The oil spill is now estimated to pouring up to 40 million barrels into the Gulf of Mexico.  At four times that of the 1989 Exxon Valdez spill in Alaska, this makes it the worst environmental disaster in US history, and one of the worst oil spills in the world.

This waste has already cost BP over $45 billion as their stock price is now the lowest it’s been in over two decades, dropping over 30% since the Gulf disaster began April 20th.

And that is only the beginning.

In addition to spending almost $1 billion, BP is facing up to another $14 billion in clean up costs, according to managing director of ClearView Energy Partners’ Kevin Book’s estimate in this week’s New York Times.

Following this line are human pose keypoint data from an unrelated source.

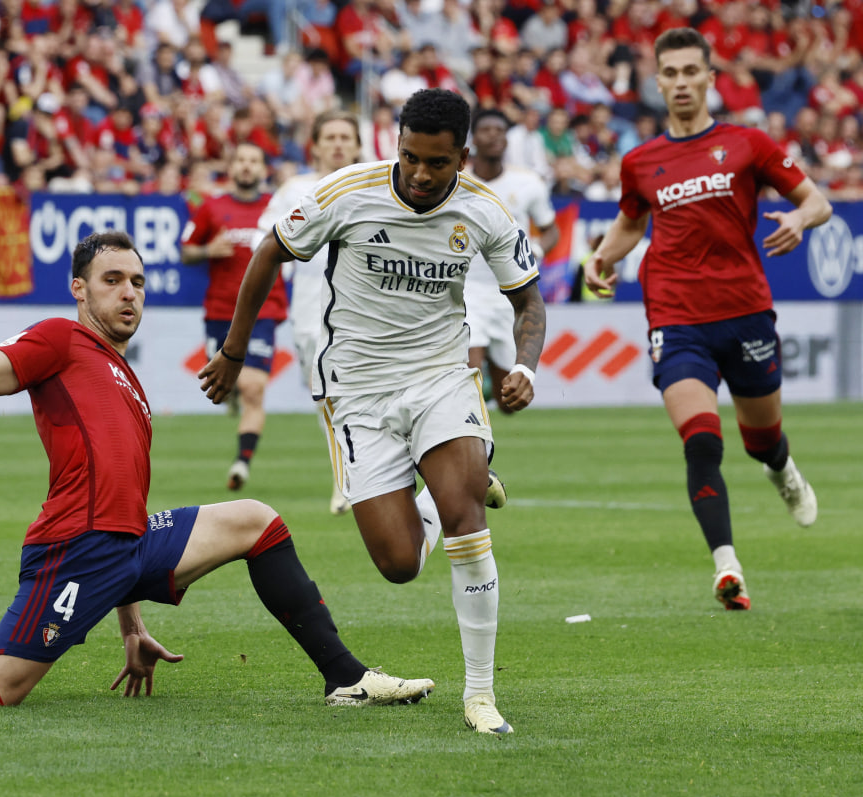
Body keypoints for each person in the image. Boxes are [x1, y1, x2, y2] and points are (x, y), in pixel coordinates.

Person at [0, 231, 435, 710]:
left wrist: (132, 622)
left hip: (127, 545)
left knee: (256, 521)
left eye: (138, 282)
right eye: (112, 280)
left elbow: (123, 494)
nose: (128, 292)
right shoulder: (59, 341)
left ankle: (344, 677)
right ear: (79, 289)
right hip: (74, 549)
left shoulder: (127, 376)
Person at [200, 88, 547, 734]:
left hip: (442, 376)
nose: (419, 173)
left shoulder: (486, 212)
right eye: (410, 156)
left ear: (462, 157)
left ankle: (480, 694)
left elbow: (530, 302)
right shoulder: (346, 192)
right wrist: (233, 352)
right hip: (356, 389)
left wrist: (523, 366)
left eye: (437, 163)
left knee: (467, 519)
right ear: (396, 144)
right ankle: (442, 495)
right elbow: (268, 252)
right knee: (398, 564)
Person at [585, 28, 830, 612]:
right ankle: (727, 566)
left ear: (710, 78)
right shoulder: (641, 161)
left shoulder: (748, 143)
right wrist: (600, 256)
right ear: (658, 81)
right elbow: (630, 223)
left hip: (744, 310)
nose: (680, 83)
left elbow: (814, 200)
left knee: (761, 439)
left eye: (691, 71)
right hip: (675, 316)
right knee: (701, 440)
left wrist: (801, 222)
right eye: (669, 73)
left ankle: (782, 469)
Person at [256, 110, 361, 515]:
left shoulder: (373, 185)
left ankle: (351, 480)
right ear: (314, 145)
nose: (337, 144)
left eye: (344, 137)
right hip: (309, 313)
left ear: (356, 146)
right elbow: (265, 238)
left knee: (355, 394)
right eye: (329, 136)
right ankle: (348, 475)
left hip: (365, 311)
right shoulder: (295, 188)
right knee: (326, 398)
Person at [182, 142, 284, 492]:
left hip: (263, 310)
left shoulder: (278, 207)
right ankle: (234, 399)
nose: (246, 166)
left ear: (262, 169)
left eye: (253, 160)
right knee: (225, 389)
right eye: (240, 159)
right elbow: (186, 250)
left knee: (253, 388)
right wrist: (207, 250)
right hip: (221, 311)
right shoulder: (211, 207)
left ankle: (242, 463)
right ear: (231, 165)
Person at [466, 107, 558, 413]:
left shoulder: (528, 183)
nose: (494, 136)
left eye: (500, 130)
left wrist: (539, 249)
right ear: (473, 139)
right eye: (486, 130)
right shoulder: (455, 182)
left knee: (510, 402)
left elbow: (550, 229)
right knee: (468, 378)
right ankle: (470, 440)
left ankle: (493, 376)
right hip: (465, 290)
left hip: (509, 293)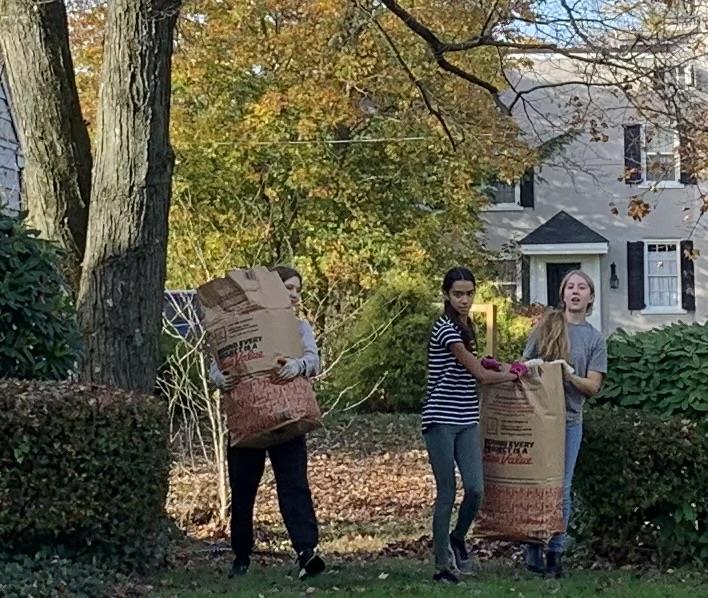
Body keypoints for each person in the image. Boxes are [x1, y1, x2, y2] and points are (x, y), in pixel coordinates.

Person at [210, 265, 325, 580]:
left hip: (287, 417)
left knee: (294, 484)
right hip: (248, 418)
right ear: (272, 290)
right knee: (243, 488)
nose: (294, 295)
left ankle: (306, 552)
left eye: (298, 290)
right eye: (288, 289)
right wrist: (221, 378)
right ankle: (241, 554)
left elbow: (314, 359)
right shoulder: (242, 325)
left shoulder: (298, 327)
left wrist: (297, 366)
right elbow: (217, 362)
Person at [423, 266, 528, 584]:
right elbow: (479, 376)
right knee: (446, 492)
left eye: (469, 293)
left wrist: (487, 362)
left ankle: (457, 539)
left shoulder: (467, 326)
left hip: (467, 416)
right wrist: (512, 374)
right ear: (446, 295)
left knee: (475, 488)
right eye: (458, 294)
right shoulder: (446, 329)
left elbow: (472, 366)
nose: (464, 300)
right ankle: (442, 565)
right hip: (440, 417)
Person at [522, 270, 607, 578]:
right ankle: (532, 547)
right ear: (563, 294)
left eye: (582, 287)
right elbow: (522, 366)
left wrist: (569, 375)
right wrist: (538, 368)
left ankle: (555, 554)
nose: (575, 291)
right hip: (539, 419)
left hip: (570, 421)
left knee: (562, 487)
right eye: (570, 286)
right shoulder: (546, 326)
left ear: (590, 297)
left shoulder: (595, 339)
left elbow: (593, 386)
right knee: (536, 485)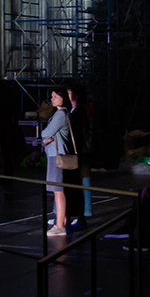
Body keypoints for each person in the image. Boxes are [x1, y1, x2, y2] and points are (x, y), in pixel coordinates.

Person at [39, 85, 73, 236]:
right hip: (56, 154)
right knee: (58, 190)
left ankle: (60, 225)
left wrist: (46, 138)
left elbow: (45, 133)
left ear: (62, 98)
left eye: (54, 96)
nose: (51, 99)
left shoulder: (60, 114)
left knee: (58, 190)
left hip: (57, 156)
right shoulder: (62, 114)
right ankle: (61, 222)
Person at [65, 82, 93, 220]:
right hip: (78, 153)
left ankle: (79, 215)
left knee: (77, 185)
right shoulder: (74, 111)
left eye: (69, 93)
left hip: (78, 153)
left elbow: (77, 133)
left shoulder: (79, 112)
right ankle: (77, 215)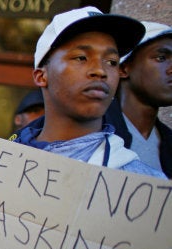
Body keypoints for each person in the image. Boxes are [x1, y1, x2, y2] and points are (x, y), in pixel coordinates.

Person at [9, 7, 167, 179]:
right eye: (81, 58)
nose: (100, 70)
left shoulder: (144, 188)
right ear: (41, 76)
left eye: (112, 62)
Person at [100, 21, 172, 249]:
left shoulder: (168, 143)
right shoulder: (93, 136)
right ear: (124, 68)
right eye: (161, 57)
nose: (171, 68)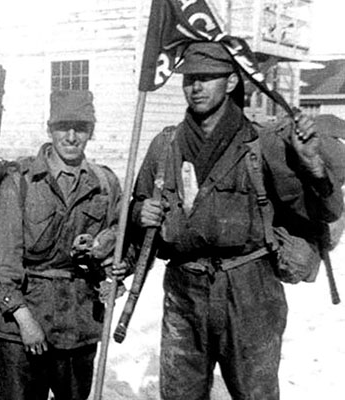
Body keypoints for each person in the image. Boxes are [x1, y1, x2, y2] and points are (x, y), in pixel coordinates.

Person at [130, 42, 344, 399]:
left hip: (250, 289)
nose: (195, 87)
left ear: (230, 83)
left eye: (207, 78)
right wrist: (140, 213)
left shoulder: (262, 144)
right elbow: (139, 206)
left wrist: (312, 166)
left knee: (256, 394)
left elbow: (322, 211)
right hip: (185, 287)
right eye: (189, 79)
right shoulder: (165, 144)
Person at [0, 90, 128, 400]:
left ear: (91, 131)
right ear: (50, 129)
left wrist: (111, 252)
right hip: (22, 324)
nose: (71, 136)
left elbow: (124, 237)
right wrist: (23, 319)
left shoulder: (106, 184)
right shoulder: (20, 183)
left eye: (81, 127)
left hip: (79, 322)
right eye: (63, 127)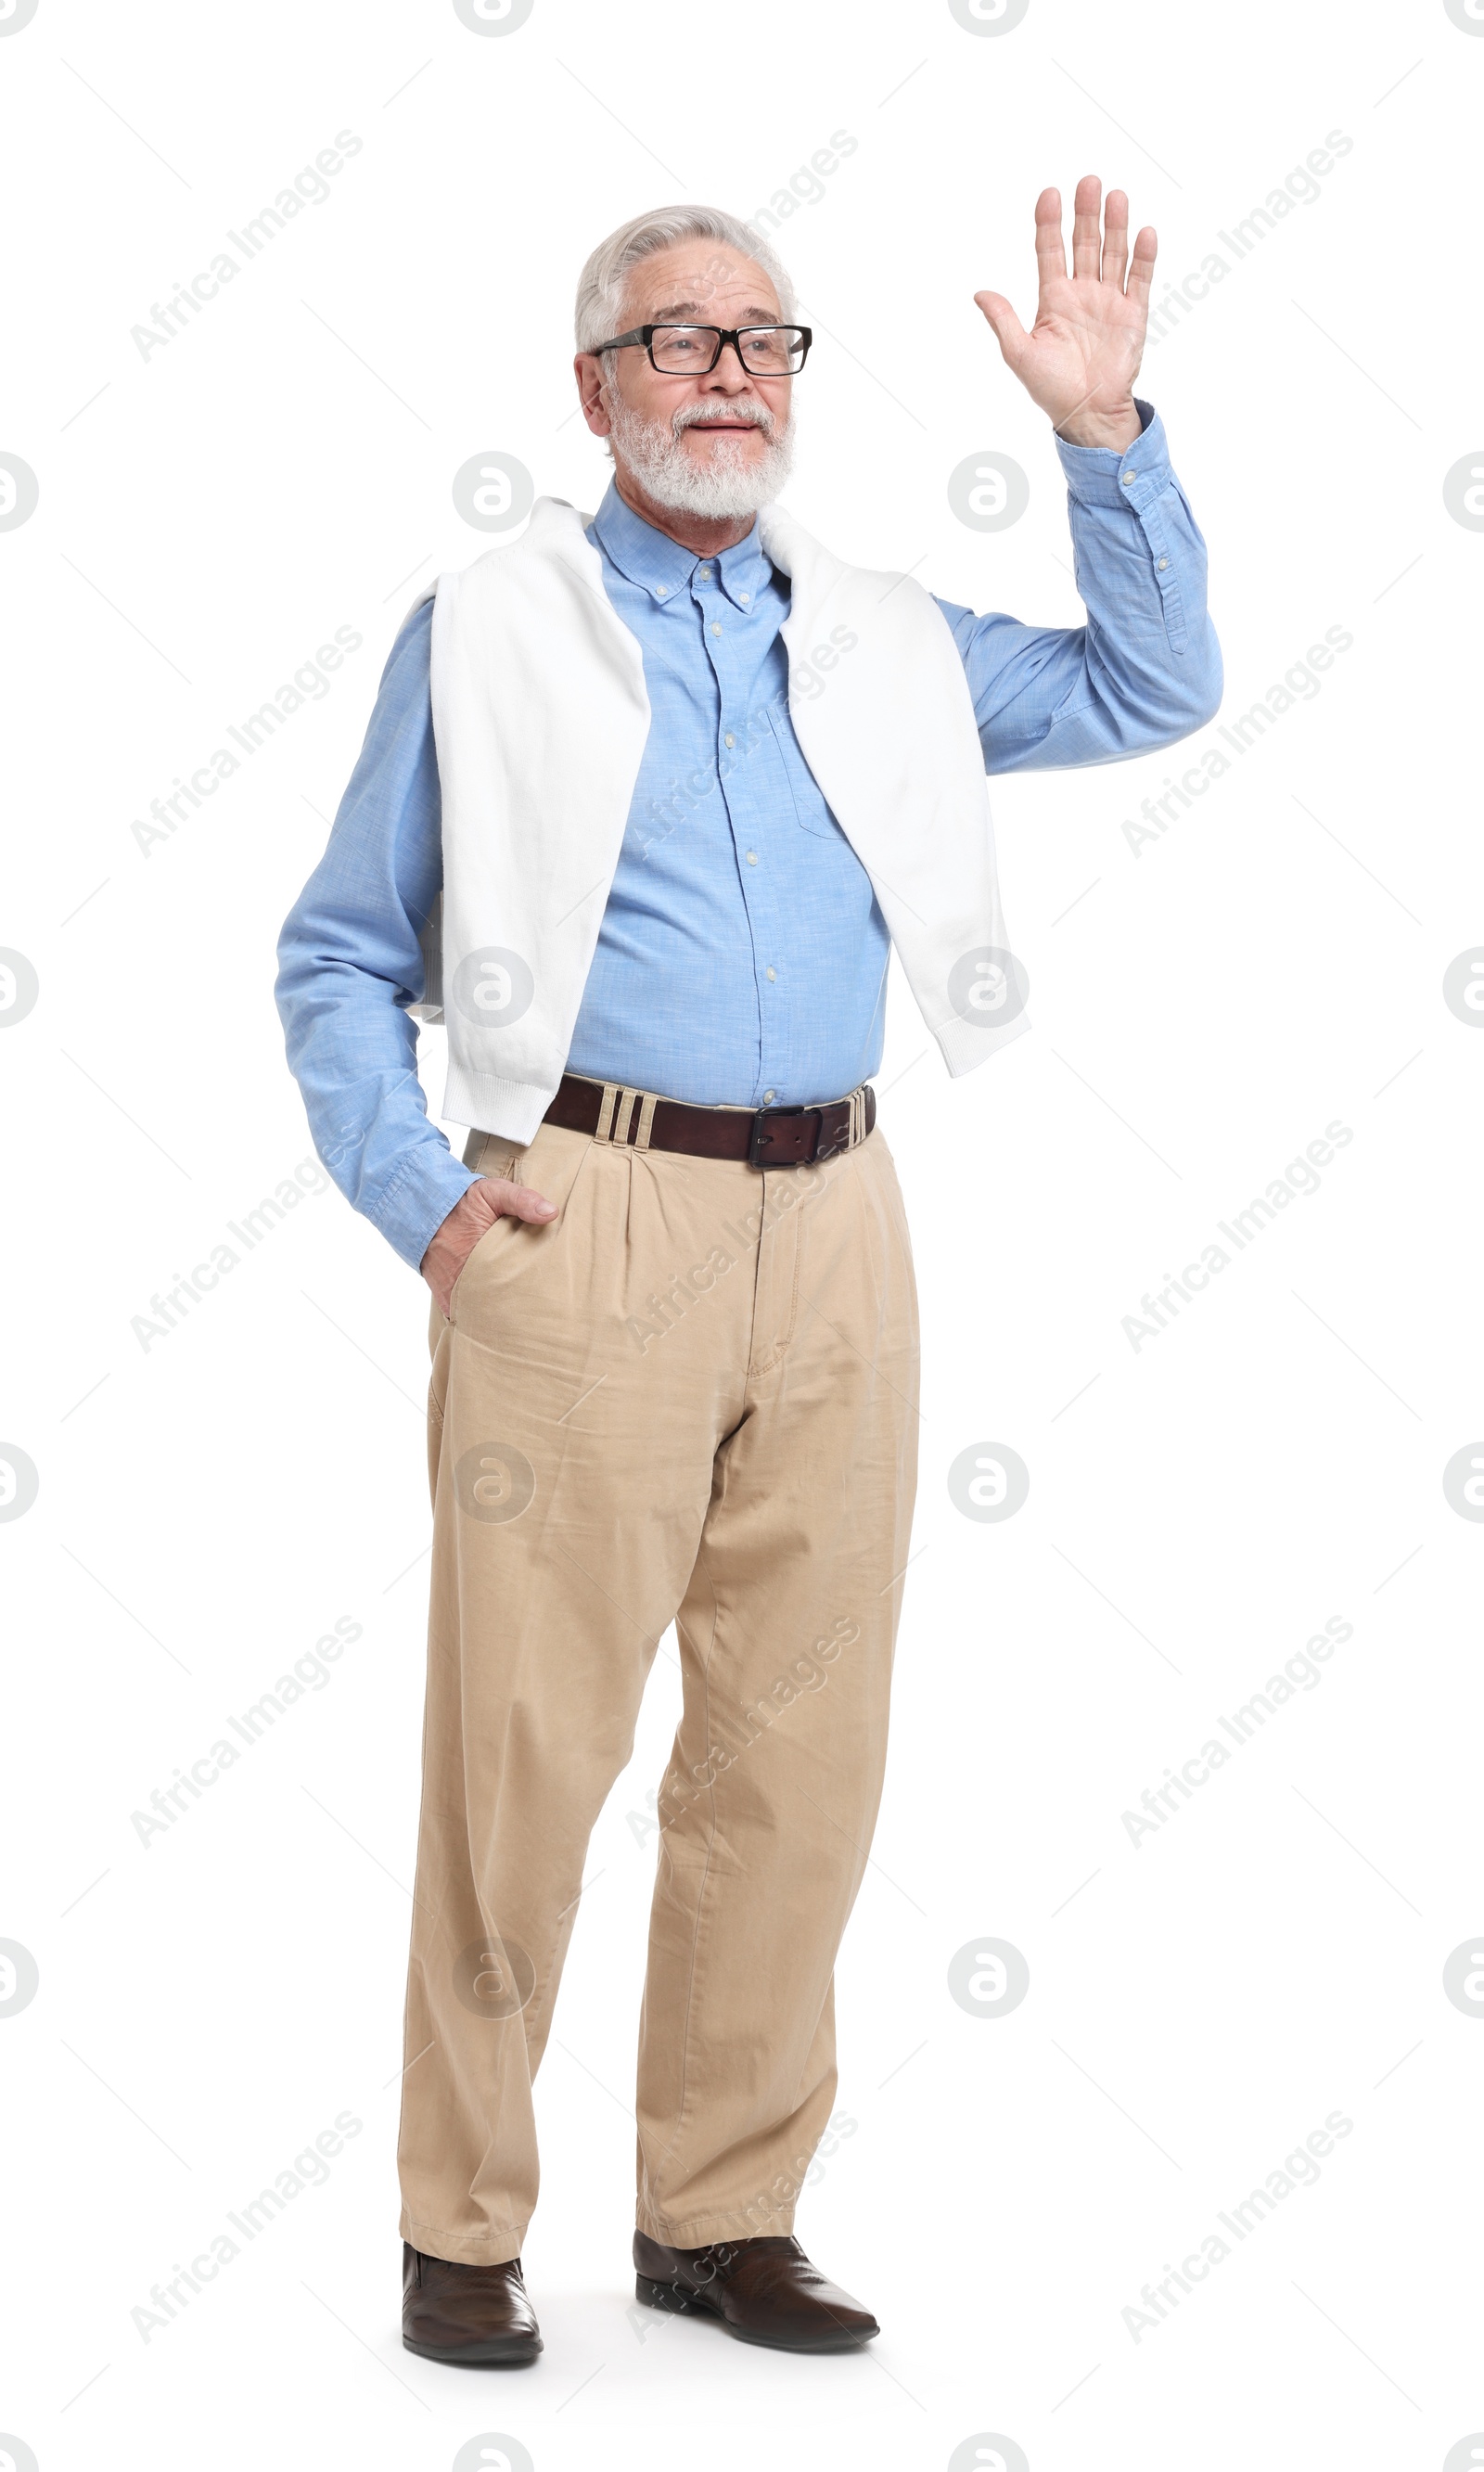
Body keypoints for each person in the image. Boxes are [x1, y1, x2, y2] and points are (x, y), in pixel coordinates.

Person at [275, 182, 1221, 2365]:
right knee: (522, 1744)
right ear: (595, 390)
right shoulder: (486, 627)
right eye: (680, 338)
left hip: (842, 1225)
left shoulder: (883, 632)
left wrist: (1103, 440)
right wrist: (419, 1189)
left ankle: (717, 2206)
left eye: (765, 339)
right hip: (579, 1218)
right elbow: (336, 950)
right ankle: (461, 2217)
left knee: (800, 1745)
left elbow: (1153, 680)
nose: (728, 370)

Not to mention the 150+ lawsuits already filed against BP and other various partners in the Gulf spill, with legions more lawsuits to follow.

None of this, of course, calculates the loss of consumer confidence in BP.  Or trust.  We can only speculate the impact this will have on BP in the years to come.

No one will ever be able to calculate all this waste generated by the Gulf oil spill.  Wasted energy, time, livelihoods, resources, biodiversity, productivity and reputations are just a few that immediately come to mind.

“Waste is any measurable cost that goes into our product [or service] that does not add value to our customer, “ explains Ray Anderson founder of multi-billion-dollar Interface, in his book Confessions of a Radical Industrialist.

Where are you wasting in your business?

I am willing to bet there is a tremendous amount of waste going on in your business.  In any business, for that matter.  All have an impact to everyone involved.

Where to look for waste in your business:

  • Time—your and other people’s time.  Where you spend time vs. where you should to grow your business.  For example, e-mails, technology glitches, endless meetings, etc.
  • Energy—a) yours/your staff’s:  wasted on poorly planned and or executed business strategies, and b) environmental: traveling to meetings (flying, driving, etc.) using fossil fuels instead of using video conferences, lack of energy-efficiency in your office or production process (see below), and so on.
  • Production—any materials you do not use and are thrown away when making your product or performing your service.  Examples:  “cuttings” from making your product, you end up throwing away instead of reusing or repurposing.  Or not having an efficient system for servicing a client and taking too long to generate what they hired you to do.
  • Administration—lack of systems or structures to keep the business moving smoothly.  For example, incorrect billing, not managing follow-throughs, delayed return phone calls, poorly managed bookkeeping sales and expense forecasting and cash flow planning.
  • Marketing—missed opportunities in sales leads, lack of sales and marketing plans and unnecessary marketing “collateral” (brochures, business cards, handouts, etc.)

Here’s the thing about waste:  when managed effectively, you do way, way, WAY more than reduce your carbon footprint.  You reduce your expenses and most likely increase your revenue.  Substantially.

If you ever question the impact of business-generated waste, just remember the impact of BP’s waste in the Gulf of Mexico going on right now.